In deciding which of these ordinary and normal interpretations is applicable, however, one must consider the insurance policy as a whole. As Judge Montgomery, writing for this Court stated in Galvin v. Occidental Life Ins. Co., 206 Pa. Superior Ct. 61, 64-65, 211 A.2d 120, 122 (1965): "In construing the policy it must be read in its entirety and the intention of the parties gathered from a consideration of the entire instrument. . . . The intention of the parties is paramount and in construing such a contract the court will adopt the interpretation which, under all of the circumstances of the case, ascribes the most reasonable, probable and natural intention of the parties, bearing in mind the objects manifestly to be accomplished. . . . Dictionary definitions of a word must give way to the use of the word in a policy."

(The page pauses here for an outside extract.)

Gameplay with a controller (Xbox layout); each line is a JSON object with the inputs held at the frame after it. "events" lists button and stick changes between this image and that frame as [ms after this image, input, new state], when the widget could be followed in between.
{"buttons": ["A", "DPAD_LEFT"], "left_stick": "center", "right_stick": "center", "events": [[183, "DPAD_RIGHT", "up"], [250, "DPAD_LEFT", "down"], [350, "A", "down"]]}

Viewing the policy as a whole, it is difficult to agree with the majority that the word "carrier" was intended to include any "bearer" or "messenger". It would appear to me to have been used in its ordinary and natural meaning of a company engaged in the business of transporting goods for others. Thus, the policy makes repeated references to "railway express," "armored car service," "air express," "customer parcel delivery service," "parcel transportation service of railroads, waterborne or air carriers," "passenger bus lines," and "motor carriers." It is these carriers, engaged in the commercial
[ 216 Pa. Super. Page 425]
transportation of goods which would ordinarly be deemed "carriers" within the meaning of an insurance policy.
I cannot accept that a fair, construction of this policy would result in the interpretation of the word "carrier" to include a manufacturer's representative merely because he carries jewelry from place to place. Accordingly, I would reverse judgment and enter judgment for the defendant.